We recently migrated from skype to our own openfire server, but find the group/conference chat to be very difficult to effectively use.  It almost seems like it wants to be an IRC instead of an effective team communication tool. Is this something thats known and being worked on, or is it just the life of XMPP?

 

Some points to describe what I mean

  1. We use group chats in our company to keep communications between all our remote people fast and efficient.  We have upwards of 20-30 group chats, many of which containing the same people, but in different configurations.  Essentially there's a group chat for every aspect of our work.  Yes, we do have a project manager, and we use that as well, but it is inefficient as a quick form of communication.  Configuring all these group chats in Openfire/xmpp is a nightmare.  And getting all the people to actually stay connected in each one of the group chats is challenging to say the least.
  2. So once everyone figured out how to rejoin lost group chats (spark makes it easy, but we dont like spark for many other reasons, so we use other xmpp clients), and some figured out how to "autojoin" and keep it there, we still have the problem of the chat getting flooded with ridiculous "xxxx has joined the chat."  "xxxx has left the chat." messages!  This is completely unnecessary and redundant and I can't figure out how to stop openfire from sending these messages.  I presume its openfire doing it, since it seems to happen in all the xmpp clients we've used.  (please someone tell me how to stop these messages )
  3. We have people that use xmpp clients on mobile + desktop devices.  With a lot of digging I did finally end up figuring out how to get openfire to send the messages of a chat to all clients connected with priority 0 - works about halfway decent - but you lose context of the chats since your own chats do not come through to your other devices.
  4. On that note, dare you have more than one client connected to a group chat, thats when rapid "has joined / has left" messages happen as the clients fight for the right to be THE ONE in the chat.  Why in the world can't more than one client of the same user be in a group chat?
  5. Why is it so inconsistent how it displays people's nicknames in the group chat?  From the same exact chat, half the people see some awkward user@conference nickname while others see the proper nickname.  Another day, its another set of results.  Yes, the server is configured to allow the end users to set their nicknames.
  6. Why can't people just be IN the group chat indefinitely, and their status simply show online/offline?  Why do they always have to leave / rejoin these group chats?  again, seems like an IRC mentality.  An effective internal communication tool would simply allow people to be in the group chat, whether they are online or not.  Maybe some people like the IRC style for their needs, and if so, then I'd highly suggest a separation of the logic, build IRC Conference Rooms and then Group Chats.  Let them function differently.  As it stands, it seems to be a feature somewhere lost in the middle between these two functionalities.
  7. Offline messages held on server and delivered when recipient comes online.   OK - great, nice to see that this checkbox existed in openfire.  However, in practice it is quite uesless.  The reason being is that when the person does come online, it doesn't show the message as pending/unread, so they have to click through all of their chats to read back on anything that might've been said while they were offline. 
  8. Display xxx chats to new users joining the conference.  OK - again, same problem.  It would be actually useful if the person knew they had 20 unread chats in that group.  Not to mention all the joined/leave messages spamming the chat makes it that much more ineffective.
  9. Why does the spark client display chats like its the 1990s?  The modern world uses a little bit of spacing and graphics to display chats making it easier to see what chat is from who.  Spark also always shows people's usernames instead of their nicknames (natural names).  Making it even more useless since we have numbered users.

 

I'll stop now while I'm ahead.  And certainly hope I'm not offending anyone.  I appreciate that this project even exists, so please take my comments as constructivly as I intend them to be.

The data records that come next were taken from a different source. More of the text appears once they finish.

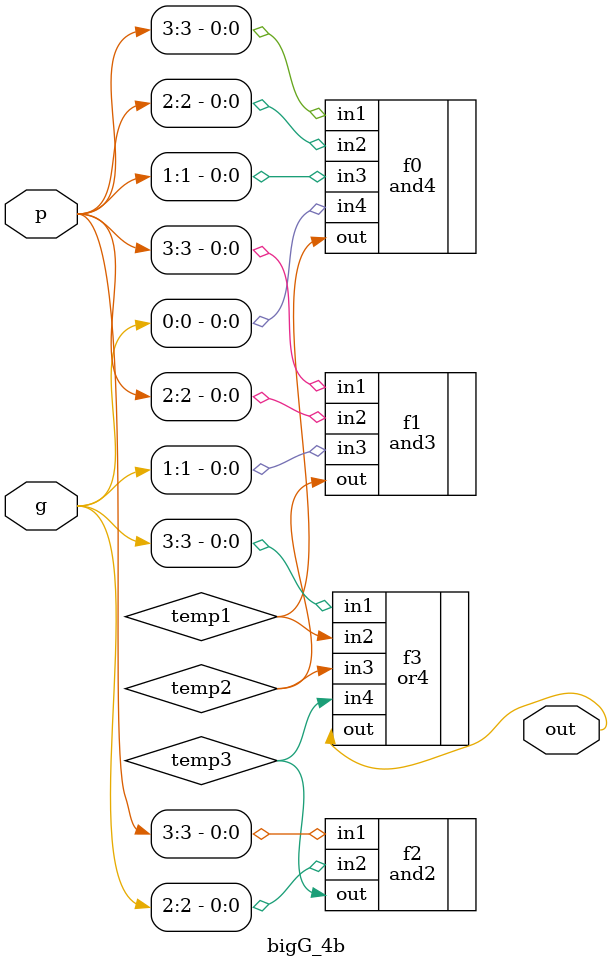
<source format=v>
module bigG_4b(out, p, g);

	input [3:0] p, g;
	output out;

	wire temp1, temp2, temp3;

	and4 f0(.out(temp1), .in1(p[3]), .in2(p[2]), .in3(p[1]), .in4(g[0]));
	and3 f1(.out(temp2), .in1(p[3]), .in2(p[2]), .in3(g[1]));
	and2 f2(.out(temp3), .in1(p[3]), .in2(g[2]));
	or4 f3(.out(out), .in1(g[3]), .in2(temp1), .in3(temp2), .in4(temp3));

endmodule
</source>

I wouldn't have bothered registering and writing if I didn't appreciate so many other aspects to this project.  These are just the gripe points, the issues we have faced while trying to implement this as an effective (and secure) communication tool.

 

I will be glad to hear if we are simply misconfigured or misusing things, if there's anything we should be doing different to improve our experience, thats great news to me!